◆ WHAT THE TASK ASKS
Lay out the lines as a Markdown table with the columns Row and Line. Start at the line containing "4: (67, 116)", continue through the line containing "15: (1132, 293)", and leave out blank lines and the pictures.

◆ DATA TO USE
*-*-*

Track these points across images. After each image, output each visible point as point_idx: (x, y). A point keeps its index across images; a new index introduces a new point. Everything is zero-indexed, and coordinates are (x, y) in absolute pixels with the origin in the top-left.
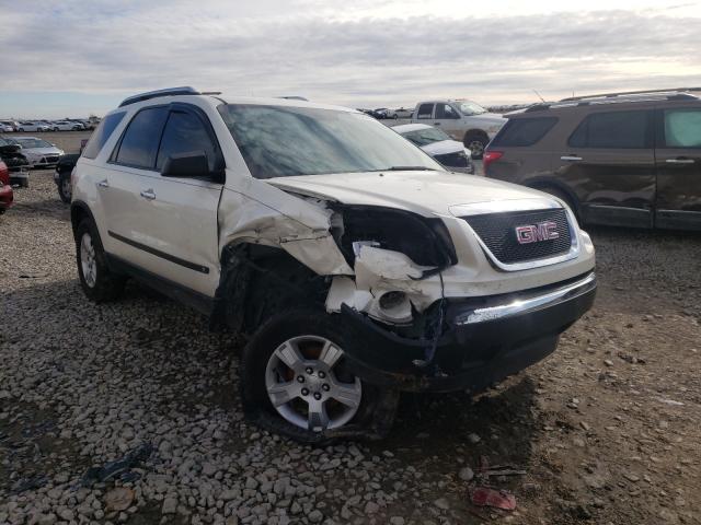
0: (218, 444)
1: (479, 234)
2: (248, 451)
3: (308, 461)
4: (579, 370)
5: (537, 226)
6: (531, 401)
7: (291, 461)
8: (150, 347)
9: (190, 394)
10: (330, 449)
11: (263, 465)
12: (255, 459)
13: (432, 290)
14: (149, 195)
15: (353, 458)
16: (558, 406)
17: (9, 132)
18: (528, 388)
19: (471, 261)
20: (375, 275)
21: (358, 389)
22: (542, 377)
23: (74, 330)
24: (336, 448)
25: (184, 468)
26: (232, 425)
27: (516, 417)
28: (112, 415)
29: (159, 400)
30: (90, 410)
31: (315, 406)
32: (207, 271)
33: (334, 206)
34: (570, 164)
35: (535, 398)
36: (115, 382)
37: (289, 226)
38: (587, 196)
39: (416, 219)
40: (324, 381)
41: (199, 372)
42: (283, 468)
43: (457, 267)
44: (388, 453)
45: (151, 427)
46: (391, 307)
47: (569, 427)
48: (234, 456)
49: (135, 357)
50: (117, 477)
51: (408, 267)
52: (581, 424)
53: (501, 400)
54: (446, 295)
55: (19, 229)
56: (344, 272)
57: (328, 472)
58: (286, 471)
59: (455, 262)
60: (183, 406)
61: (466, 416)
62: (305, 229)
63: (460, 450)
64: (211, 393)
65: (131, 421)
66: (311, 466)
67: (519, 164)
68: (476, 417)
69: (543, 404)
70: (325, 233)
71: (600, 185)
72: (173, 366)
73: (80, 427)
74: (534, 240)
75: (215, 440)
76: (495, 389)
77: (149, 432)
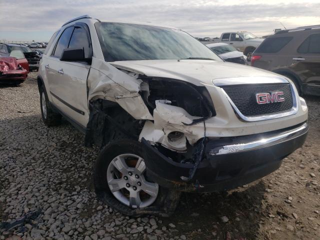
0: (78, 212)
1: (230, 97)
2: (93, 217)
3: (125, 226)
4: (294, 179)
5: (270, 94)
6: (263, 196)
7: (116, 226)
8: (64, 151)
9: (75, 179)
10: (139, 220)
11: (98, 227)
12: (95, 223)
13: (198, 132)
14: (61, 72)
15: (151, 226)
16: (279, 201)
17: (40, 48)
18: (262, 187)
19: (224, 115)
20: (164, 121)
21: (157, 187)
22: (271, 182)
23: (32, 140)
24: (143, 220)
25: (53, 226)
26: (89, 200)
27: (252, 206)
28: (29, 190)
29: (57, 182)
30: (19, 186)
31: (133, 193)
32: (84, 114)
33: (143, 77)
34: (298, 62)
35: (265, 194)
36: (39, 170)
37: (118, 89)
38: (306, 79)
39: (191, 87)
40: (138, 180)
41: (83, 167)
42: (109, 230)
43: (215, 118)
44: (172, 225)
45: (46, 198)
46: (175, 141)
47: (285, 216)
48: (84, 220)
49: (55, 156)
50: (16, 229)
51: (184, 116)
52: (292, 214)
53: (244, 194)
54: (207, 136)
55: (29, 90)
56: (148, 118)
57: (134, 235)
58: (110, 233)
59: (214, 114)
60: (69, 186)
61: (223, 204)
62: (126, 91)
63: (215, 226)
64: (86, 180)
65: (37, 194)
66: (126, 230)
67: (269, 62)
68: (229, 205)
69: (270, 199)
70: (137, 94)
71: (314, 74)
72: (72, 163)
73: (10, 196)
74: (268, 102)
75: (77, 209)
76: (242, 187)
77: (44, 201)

*-*-*

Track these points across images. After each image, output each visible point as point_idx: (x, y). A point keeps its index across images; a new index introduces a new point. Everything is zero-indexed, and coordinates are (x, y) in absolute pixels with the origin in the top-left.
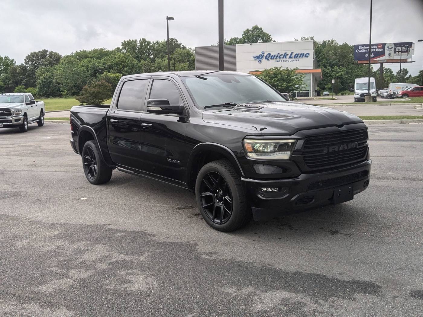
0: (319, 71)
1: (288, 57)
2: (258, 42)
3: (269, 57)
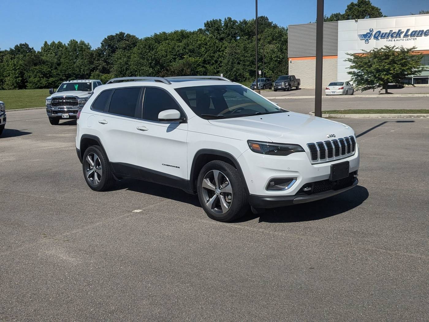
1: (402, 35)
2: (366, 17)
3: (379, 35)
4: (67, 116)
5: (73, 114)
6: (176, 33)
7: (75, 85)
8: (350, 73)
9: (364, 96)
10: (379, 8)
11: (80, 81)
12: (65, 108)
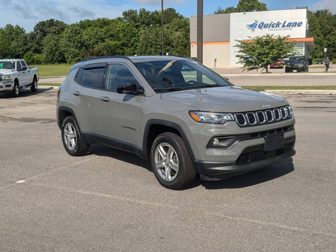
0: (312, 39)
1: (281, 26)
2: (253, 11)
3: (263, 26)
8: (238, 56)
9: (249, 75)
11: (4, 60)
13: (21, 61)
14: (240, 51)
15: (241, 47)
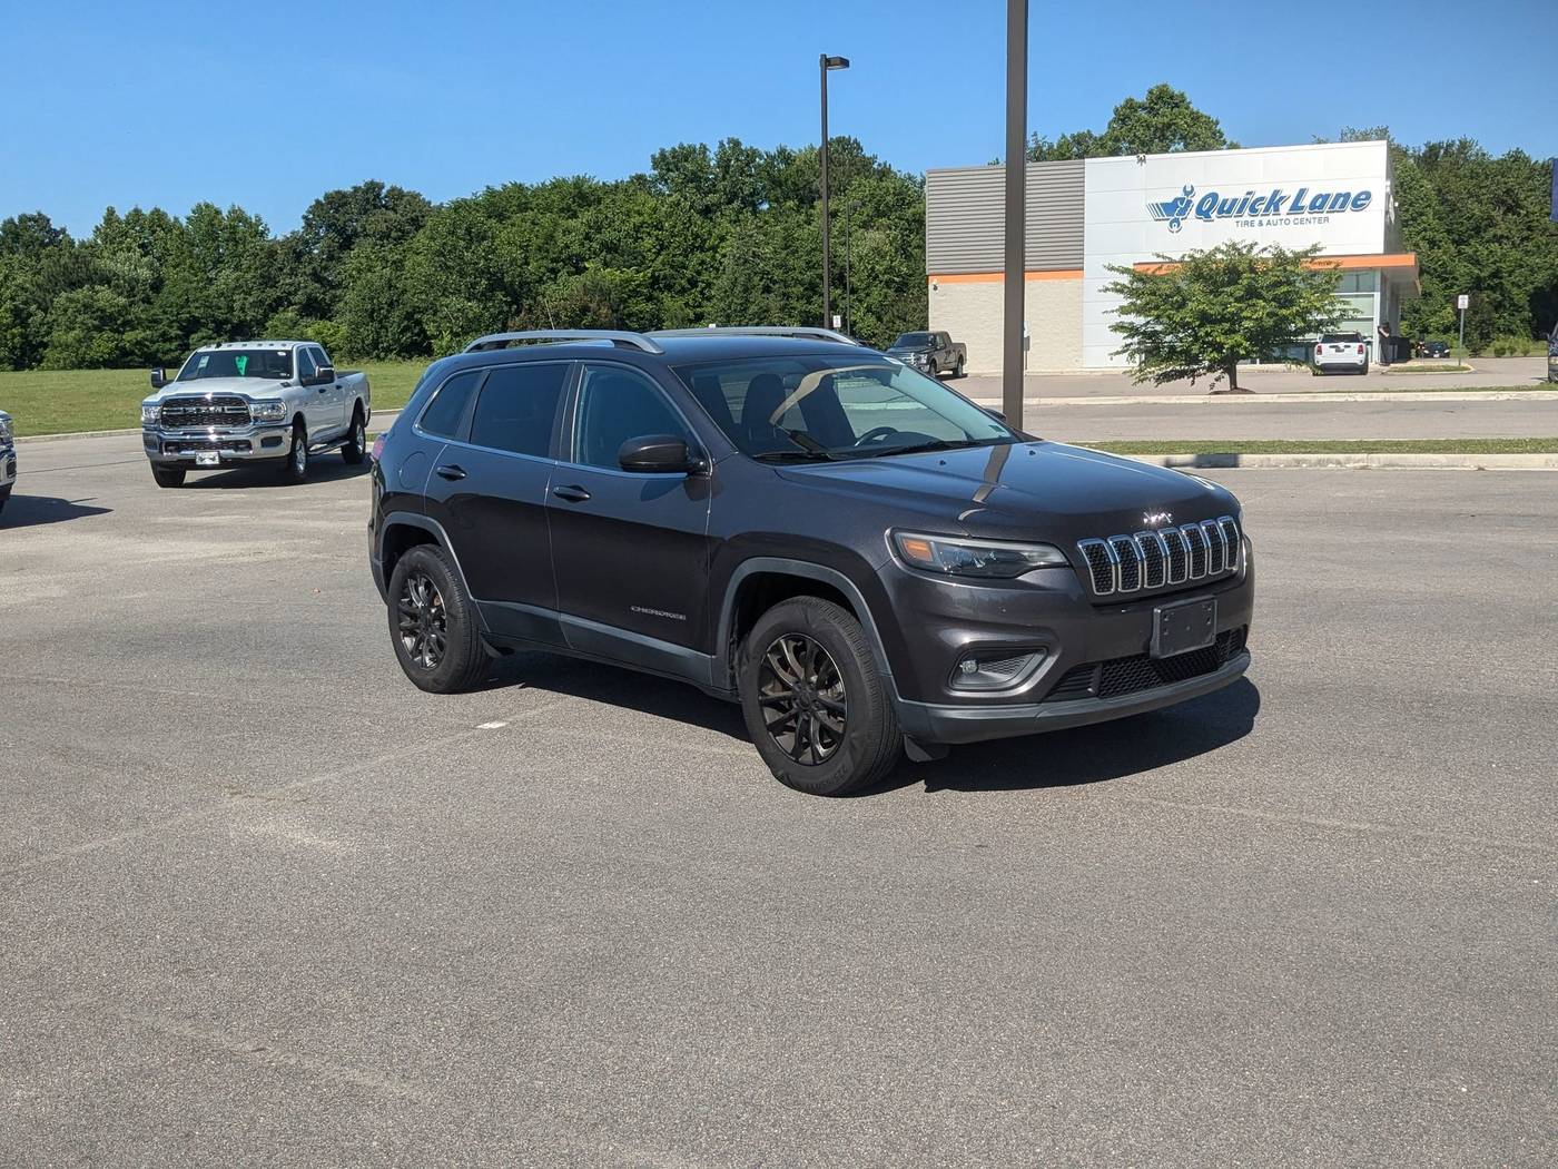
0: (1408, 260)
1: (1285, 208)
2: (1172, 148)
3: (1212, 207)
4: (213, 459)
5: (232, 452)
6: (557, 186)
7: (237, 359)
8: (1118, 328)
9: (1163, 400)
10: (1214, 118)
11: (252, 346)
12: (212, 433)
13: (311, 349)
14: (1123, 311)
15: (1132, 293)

*-*-*

◆ RESULT FOR THIS TASK
| Row | Line |
|---|---|
| 1 | 4: (67, 116) |
| 2 | 5: (73, 114) |
| 3 | 6: (176, 33) |
| 4 | 7: (75, 85) |
| 5 | 8: (350, 73) |
| 6 | 9: (364, 96) |
| 7 | 10: (379, 8) |
| 8 | 11: (80, 81) |
| 9 | 12: (65, 108) |
| 10 | 0: (312, 39) |
| 11 | 1: (281, 26) |
| 12 | 2: (253, 11) |
| 13 | 3: (263, 26) |
| 14 | 8: (238, 56) |
| 15 | 9: (249, 75) |
| 16 | 11: (4, 60) |
| 17 | 13: (21, 61) |
| 18 | 14: (240, 51) |
| 19 | 15: (241, 47) |
| 20 | 0: (1408, 260) |
| 21 | 1: (1285, 208) |
| 22 | 2: (1172, 148) |
| 23 | 3: (1212, 207) |
| 24 | 4: (213, 459) |
| 25 | 5: (232, 452) |
| 26 | 6: (557, 186) |
| 27 | 7: (237, 359) |
| 28 | 8: (1118, 328) |
| 29 | 9: (1163, 400) |
| 30 | 10: (1214, 118) |
| 31 | 11: (252, 346) |
| 32 | 12: (212, 433) |
| 33 | 13: (311, 349) |
| 34 | 14: (1123, 311) |
| 35 | 15: (1132, 293) |